Daugherty, an intellectual property lawyer who works primarily with patents and copyrights, said she works about 45 hours per week. She graduated from the University of Arkansas School of Law in May 2000.

Other area lawyers we spoke to were working a similar number of hours per week. But in nearby cities, the story was often different.

“There are national and international firms here in Dallas where young associates are working 80 hours a week, and there are times when I’ve put in 80 hours a week, but I’d say on average I work 50 hours a week,” said Mark Torian, a Conway native who graduated with Daugherty from the UA law school.

Torian is now a lawyer with the Dallas office of Fulbright & Jaworski LLP, which has about 800 lawyers in its 11 offices. Torian, who does primarily commercial litigation, said there are about 80 lawyers in the company’s Dallas office.

“If a big firm is going to pay you six figures,” Torian said, “they’re going to get their money out of you.”

Torian said it’s a “myth” that large firms work young lawyers so much that they don’t have a social or home life.

“I really enjoy the big firm,” he said. “We stay busy. It’s what I thrive on. I don’t regret it one bit.”

On-The-Job Training

Scott Wray, a 1996 UA law school grad who became a partner with the Bassett Law Firm of Fayetteville in January, said he doesn’t believe first-year lawyers are required to work a heavier load, but it takes them longer to do their work because they’re still learning.

“The hardest thing about being a first-year lawyer is you really are so inexperienced when you get out of law school,” Wray said. “You’re suddenly shoved into a new environment. All of a sudden, you’re taking home other people’s problems at night in addition to wondering if you’re any good at this job. If you make a mistake, there’s always somebody there to point it out to the court.”

“The first two years, it was just a constant learning process,” said Shannon Fant, a 1997 UA law school grad who is also with the Bassett firm. “I think if you’re doing your job right, that will continue. The law is always changing. It’s rewarding work, though.”

“There’s such a steep learning curve when you get out of law school,” Torian said. “Law school doesn’t really teach you how to be a lawyer.”

Jason Bramlett graduated from the UA law school in 2001 and now works as a lawyer doing primarily business bankruptcies and corporate reorganization for Gardere, Wynne, Sewell LLP of Dallas.

Bramlett said he usually works about 55 hours, but he admits he recently put in 80 hours one week while working on a trial in Portland, Ore. Bramlett said he believes several factors affect a lawyer’s workload.

“I think it’s probably a function of where you work, what kind of work you do and whether your firm is busy,” he said. “You’re definitely going to work hard those first couple of years. You’re a new lawyer. You’ve got to get your feet wet. You get a lot of things thrown at you … When you choose to be an attorney, you kind of accept the good with the bad.”
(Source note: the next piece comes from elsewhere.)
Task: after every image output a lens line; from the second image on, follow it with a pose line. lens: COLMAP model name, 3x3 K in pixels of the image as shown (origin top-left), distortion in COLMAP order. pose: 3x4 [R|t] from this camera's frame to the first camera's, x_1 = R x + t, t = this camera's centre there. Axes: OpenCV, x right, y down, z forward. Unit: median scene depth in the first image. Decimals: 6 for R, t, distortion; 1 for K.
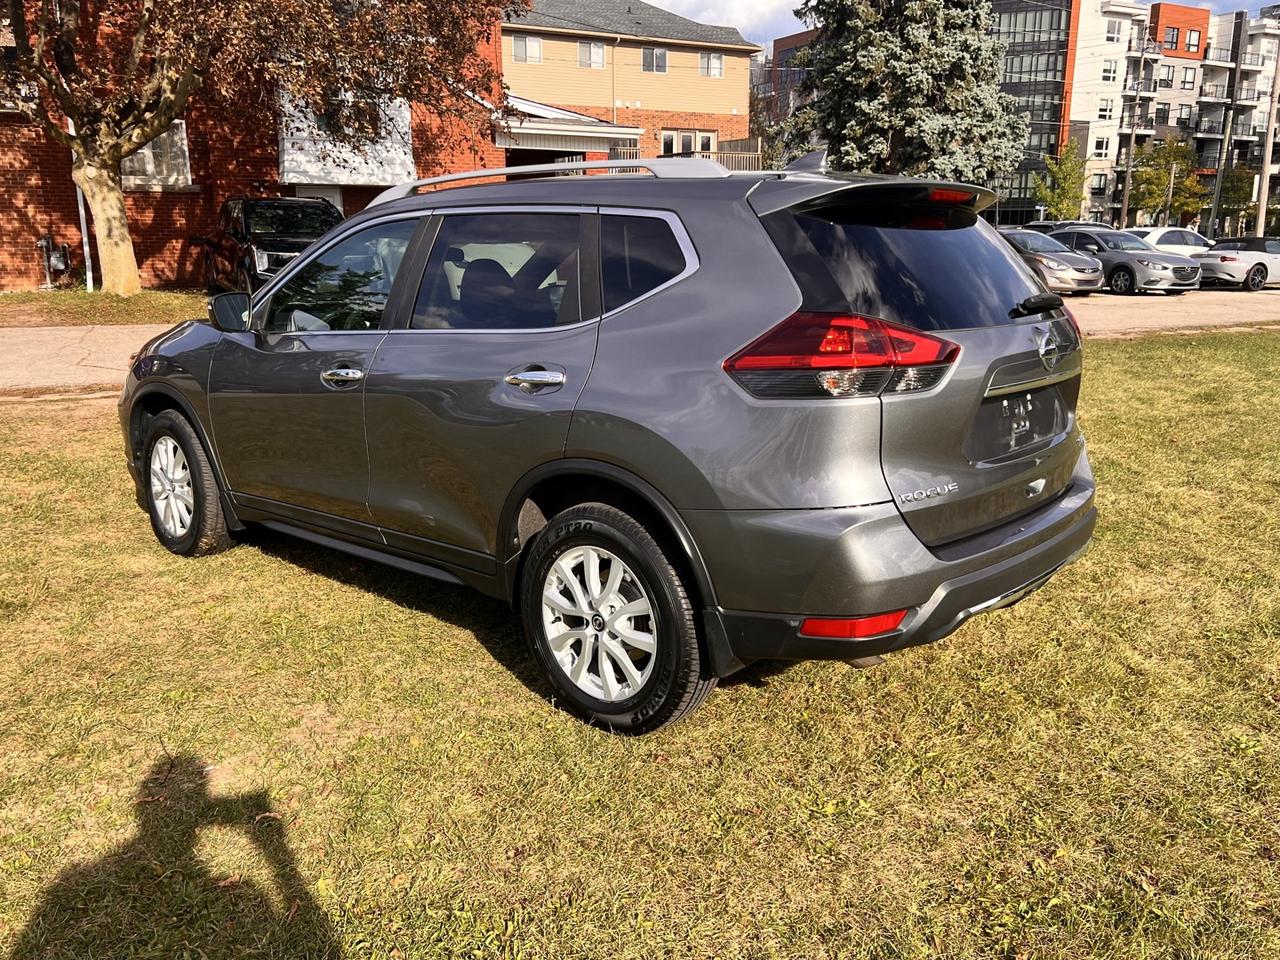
lens RADIAL K [[1014.7, 0, 636.4], [0, 1014.7, 477.1], [0, 0, 1]] dist [0.030949, -0.027413]
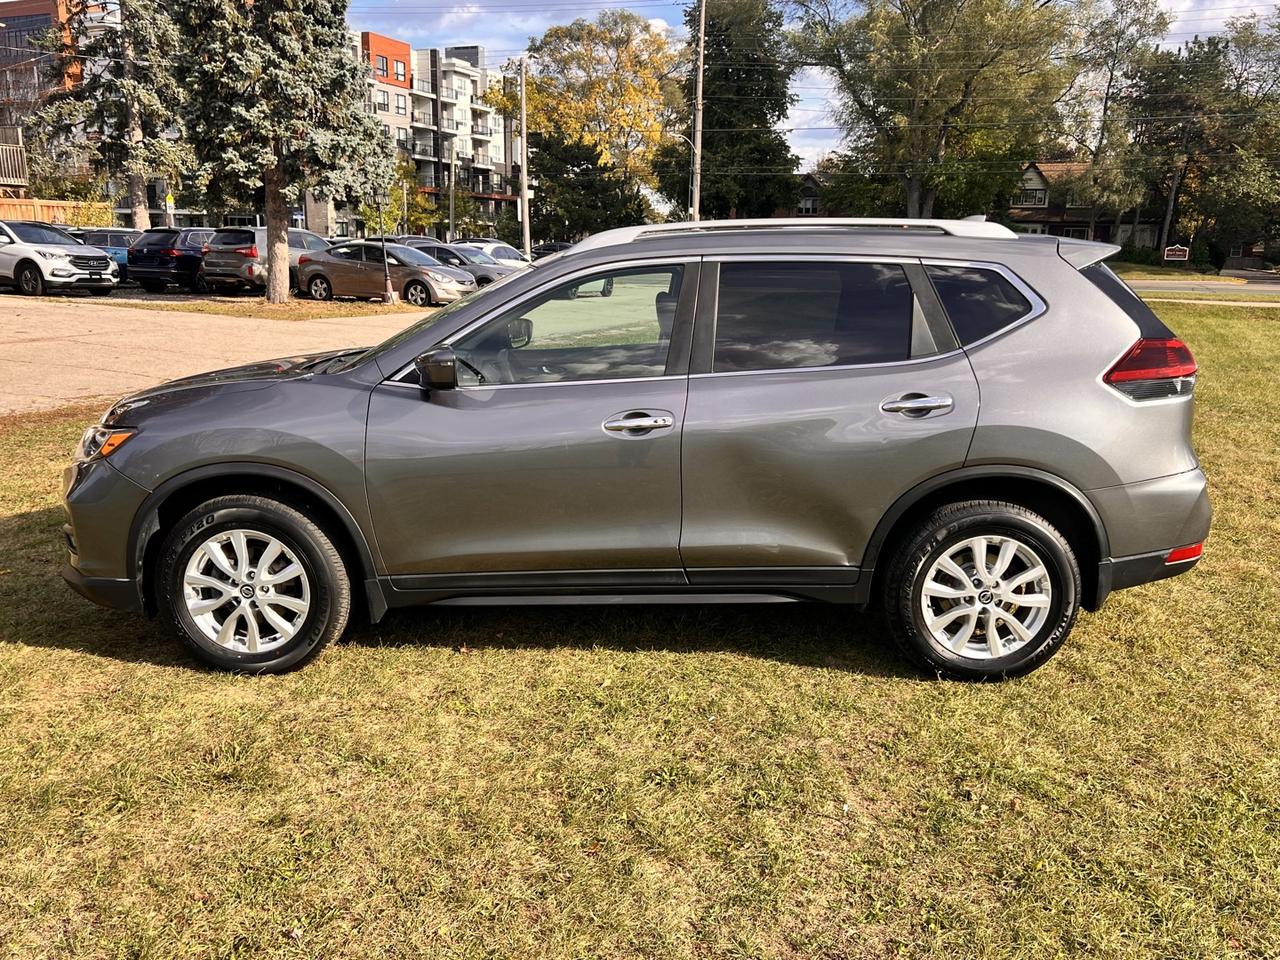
lens RADIAL K [[1014.7, 0, 651.6], [0, 1014.7, 480.2], [0, 0, 1]] dist [0.030949, -0.027413]
pose [[0.759412, -0.134875, 0.636476, -0.139141], [0.137788, 0.989427, 0.045267, -0.013624], [-0.635852, 0.053322, 0.769967, 0.037590]]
Josh Sanford, who graduated from the UA law school in December 2000, decided to sidestep corporate law by hanging up his own shingle in Russellville.

Sanford spent his first year out of law school at Wright Lindsey & Jennings.
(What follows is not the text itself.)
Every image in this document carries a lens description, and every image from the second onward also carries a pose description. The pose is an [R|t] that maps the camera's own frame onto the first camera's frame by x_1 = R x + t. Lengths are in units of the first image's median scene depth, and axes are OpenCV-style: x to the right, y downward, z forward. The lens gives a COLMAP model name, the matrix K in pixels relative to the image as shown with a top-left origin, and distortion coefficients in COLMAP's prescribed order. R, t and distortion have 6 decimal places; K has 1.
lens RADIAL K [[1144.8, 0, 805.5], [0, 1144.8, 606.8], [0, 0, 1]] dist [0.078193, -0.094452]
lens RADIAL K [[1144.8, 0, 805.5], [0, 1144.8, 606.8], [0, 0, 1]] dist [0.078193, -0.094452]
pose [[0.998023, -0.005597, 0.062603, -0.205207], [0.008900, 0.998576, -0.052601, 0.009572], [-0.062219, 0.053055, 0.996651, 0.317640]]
“I [left the corporate world] on purpose,” he said. “If I’m going to bust my hump, I’m going to do it for me. I’m not going to do it to make somebody else rich. I’m not working more than 8 to 5 really. I’m only working on cases I want to work on, and I tell the crazy people to get out of my office.”

Law School/Real World

A law school education is necessary to be a lawyer, but such an education may gloss over the practical aspects of the job.

“I think in school there’s a lot of theory of law, but you don’t learn the real practical aspects of law,” Daugherty said. “They don’t tell you where the clerk is in the courthouse … The basic ins and outs: That’s on-the-job training.”
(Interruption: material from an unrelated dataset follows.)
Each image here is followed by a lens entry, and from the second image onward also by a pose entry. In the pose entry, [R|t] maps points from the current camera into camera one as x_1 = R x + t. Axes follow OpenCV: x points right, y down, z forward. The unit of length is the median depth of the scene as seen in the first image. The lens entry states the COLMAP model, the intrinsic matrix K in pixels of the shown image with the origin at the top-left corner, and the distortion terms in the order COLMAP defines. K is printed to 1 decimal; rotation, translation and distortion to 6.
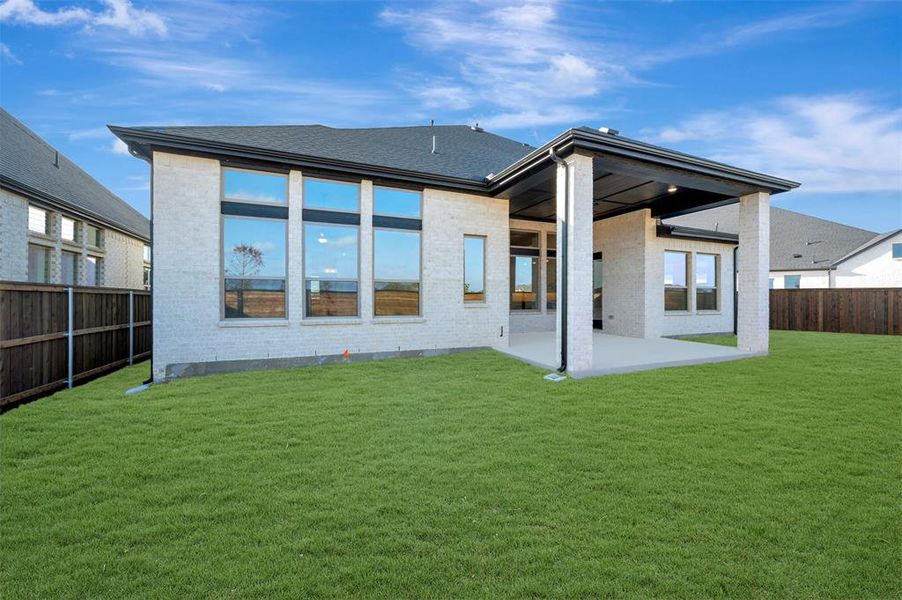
lens RADIAL K [[358.9, 0, 456.2], [0, 358.9, 298.6], [0, 0, 1]] dist [0.000967, 0.000172]
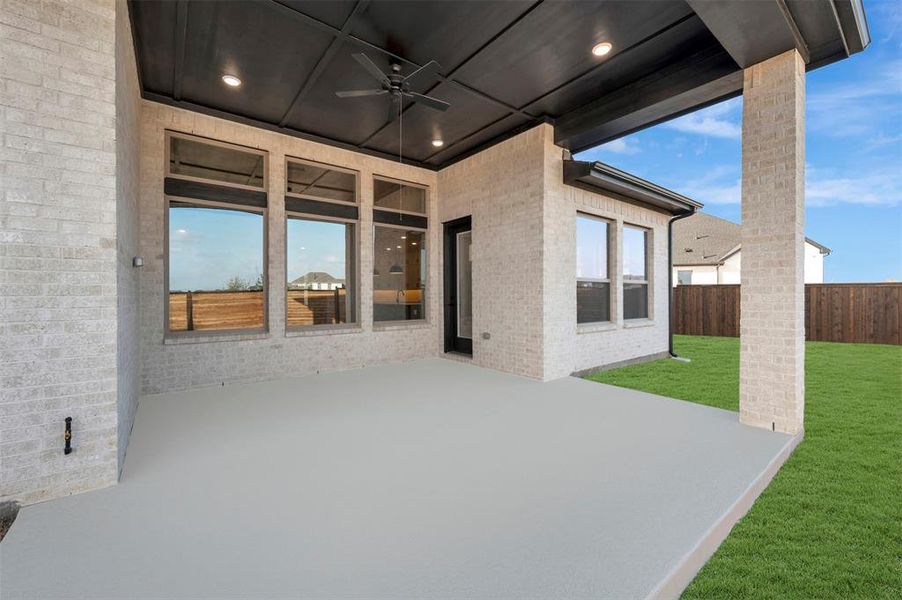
lens RADIAL K [[358.9, 0, 456.2], [0, 358.9, 298.6], [0, 0, 1]] dist [0.000967, 0.000172]
pose [[0.968679, -0.006583, 0.248229, 0.260673], [0.003869, 0.999927, 0.011420, -0.010503], [-0.248286, -0.010102, 0.968634, 0.500978]]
“The real world vs. academia are two different things,” said a first-year lawyer in Fayetteville who requested anonymity. “Your ability to get an ‘A’ on things in school has nothing to do with the real world. There are so many practical things that are overlooked in law school … Grades were the door opener for the job. If you made ‘A’s, you would get the jobs at the big firms. I think what you do with your education is up to you, but law school alone is not going to cut it.”